Shiels insists that their identity was genuinely important to the Union Irish, even if it was more exuberantly articulated in explicitly Irish regiments. The Irish who served in non-ethnic regiments tended to band together, taking comfort from their shared backgrounds. That was natural in an environment where nativist and anti-Irish sentiment, which had peaked in the 1850s, remained rife, although Shiels suggests that its rougher edges were smoothed over by the regimental camaraderie that evolved amidst the mortal dangers of wartime service.

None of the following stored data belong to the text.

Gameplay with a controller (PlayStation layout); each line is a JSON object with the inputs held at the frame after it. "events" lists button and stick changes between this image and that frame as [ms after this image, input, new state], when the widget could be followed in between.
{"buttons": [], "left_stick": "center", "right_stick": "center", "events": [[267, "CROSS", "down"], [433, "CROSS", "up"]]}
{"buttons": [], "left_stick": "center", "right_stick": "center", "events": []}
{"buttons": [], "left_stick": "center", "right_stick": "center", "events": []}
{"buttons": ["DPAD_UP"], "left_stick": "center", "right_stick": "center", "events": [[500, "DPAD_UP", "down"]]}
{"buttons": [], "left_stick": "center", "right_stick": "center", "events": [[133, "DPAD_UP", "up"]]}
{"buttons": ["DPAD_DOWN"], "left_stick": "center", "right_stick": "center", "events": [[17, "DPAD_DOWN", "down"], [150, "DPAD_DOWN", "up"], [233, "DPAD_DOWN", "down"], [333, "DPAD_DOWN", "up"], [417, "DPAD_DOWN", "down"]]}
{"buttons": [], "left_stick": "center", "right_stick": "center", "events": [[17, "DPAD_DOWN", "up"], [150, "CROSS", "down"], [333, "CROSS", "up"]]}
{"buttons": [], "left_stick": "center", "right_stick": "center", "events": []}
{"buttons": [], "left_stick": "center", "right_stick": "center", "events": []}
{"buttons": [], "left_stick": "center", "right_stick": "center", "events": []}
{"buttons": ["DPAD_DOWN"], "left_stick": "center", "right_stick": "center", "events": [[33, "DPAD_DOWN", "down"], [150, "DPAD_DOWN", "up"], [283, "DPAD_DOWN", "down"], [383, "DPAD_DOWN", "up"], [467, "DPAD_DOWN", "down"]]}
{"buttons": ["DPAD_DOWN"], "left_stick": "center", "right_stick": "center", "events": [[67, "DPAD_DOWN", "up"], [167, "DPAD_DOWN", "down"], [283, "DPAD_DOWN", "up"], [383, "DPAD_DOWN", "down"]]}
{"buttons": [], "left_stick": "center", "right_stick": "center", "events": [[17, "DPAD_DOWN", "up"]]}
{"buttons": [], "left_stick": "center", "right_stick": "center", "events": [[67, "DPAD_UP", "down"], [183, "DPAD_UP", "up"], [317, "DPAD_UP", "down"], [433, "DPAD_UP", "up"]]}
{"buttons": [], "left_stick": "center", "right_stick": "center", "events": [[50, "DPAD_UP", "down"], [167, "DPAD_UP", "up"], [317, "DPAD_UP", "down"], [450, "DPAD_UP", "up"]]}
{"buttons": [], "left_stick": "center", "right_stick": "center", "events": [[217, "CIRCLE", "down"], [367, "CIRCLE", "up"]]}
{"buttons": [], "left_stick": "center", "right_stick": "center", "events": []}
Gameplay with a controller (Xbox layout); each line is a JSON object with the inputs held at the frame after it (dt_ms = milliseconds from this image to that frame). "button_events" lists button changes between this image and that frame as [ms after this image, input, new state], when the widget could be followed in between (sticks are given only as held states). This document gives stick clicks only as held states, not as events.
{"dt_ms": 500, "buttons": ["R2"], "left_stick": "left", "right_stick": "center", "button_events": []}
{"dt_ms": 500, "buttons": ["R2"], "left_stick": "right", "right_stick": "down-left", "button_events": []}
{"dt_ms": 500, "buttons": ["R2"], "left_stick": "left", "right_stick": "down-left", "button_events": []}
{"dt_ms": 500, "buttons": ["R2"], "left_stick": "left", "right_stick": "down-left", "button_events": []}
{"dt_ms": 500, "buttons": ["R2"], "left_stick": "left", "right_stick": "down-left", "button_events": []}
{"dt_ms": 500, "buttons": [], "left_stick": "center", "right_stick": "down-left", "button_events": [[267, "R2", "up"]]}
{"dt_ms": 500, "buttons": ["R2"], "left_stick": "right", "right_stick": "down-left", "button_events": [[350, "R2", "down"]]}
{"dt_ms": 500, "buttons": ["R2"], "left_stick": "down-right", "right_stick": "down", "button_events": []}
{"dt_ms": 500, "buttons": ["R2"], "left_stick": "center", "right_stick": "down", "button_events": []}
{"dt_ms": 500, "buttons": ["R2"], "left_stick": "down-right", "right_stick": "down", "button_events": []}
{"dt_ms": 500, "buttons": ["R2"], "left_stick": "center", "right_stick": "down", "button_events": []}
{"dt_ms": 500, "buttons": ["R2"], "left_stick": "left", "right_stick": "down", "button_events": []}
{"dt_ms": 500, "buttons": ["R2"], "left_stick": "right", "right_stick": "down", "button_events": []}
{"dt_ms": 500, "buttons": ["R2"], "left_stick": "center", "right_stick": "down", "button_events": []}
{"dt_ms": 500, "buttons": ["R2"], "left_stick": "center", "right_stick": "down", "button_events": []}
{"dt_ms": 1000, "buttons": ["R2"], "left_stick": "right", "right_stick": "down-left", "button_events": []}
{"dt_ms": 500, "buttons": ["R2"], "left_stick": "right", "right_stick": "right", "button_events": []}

Shiels’s research reveals the importance of class in the Irish experience of the Civil War. Examination of the pensions archive gives him access to the lives of working-class Irish Americans, which augments the picture provided by the memoirs of Irish Americans from the officer ranks. He points to the tensions that existed between the better-off ‘lace curtain’ Irish and the ‘shanty’ Irish.

What motivated so many Irish to enlist? Shiels concludes that economic considerations and patriotism dwarfed all other factors. He cites cases where Irish emigrants were lured to the United States by the economic opportunities of military service. Many found enlisted life to be better-provisioned than they had been accustomed to as civilians. They looked to the opportunities they hoped would open up for them in post-war America.

This book maintains that the patriotic impulses driving Irish Americans had America rather than Ireland as their focus. That view parts company with the classic study of the Irish contribution to the Union cause (Susannah Ural Bruce, The harp and the eagle: Irish-American volunteers and the Union army, 1861–1865), which concluded that Irish Americans’ ‘first loyalties were to Ireland and to their Irish communities in America’. Shiels insists that even those who had recently arrived in America felt a commitment to the defence of the Union in which they and their families planned to make their lives. He goes on to challenge the notion that the Civil War entailed a transition for combatants from ‘Irish’ to ‘American’, suggesting that many had acquired a ‘distinctly American identity prior to the Civil War’. It was ‘a hybrid identity concurrently Irish and American’.

Green and Blue delves into Irish-American attitudes to race highlighted during the anti-draft riots in New York (1863), when African Americans were set upon in an explosion of racial violence. Irish Americans were among those alienated by Lincoln’s Emancipation Proclamation. Their loyalty to the Democratic Party was absolute, which put them at odds with the Republican administration. Although there were some Irish desertions after emancipation became law, the vast majority served on loyally until the war’s end. Shiels challenges Frederick Douglass’s contention that Irish-American racism developed when immigrants set foot in the United States. Douglass’s view was probably shaped by his positive experience in Ireland when he arrived there as a freed slave in 1845, but Shiels suggests that immigrants’ unshakable notions of white supremacy had been brought with them from Ireland.

While New York’s Archbishop Hughes saw enlistment as an opportunity for the Irish to prove themselves to be patriotic Americans, historian David Gleeson, writing in The Routledge history of Irish America, observes that, even a decade after the war’s end, the Irish remained ‘not completely American’. The Civil War was indeed a watershed, but the water remained coarse for immigrants.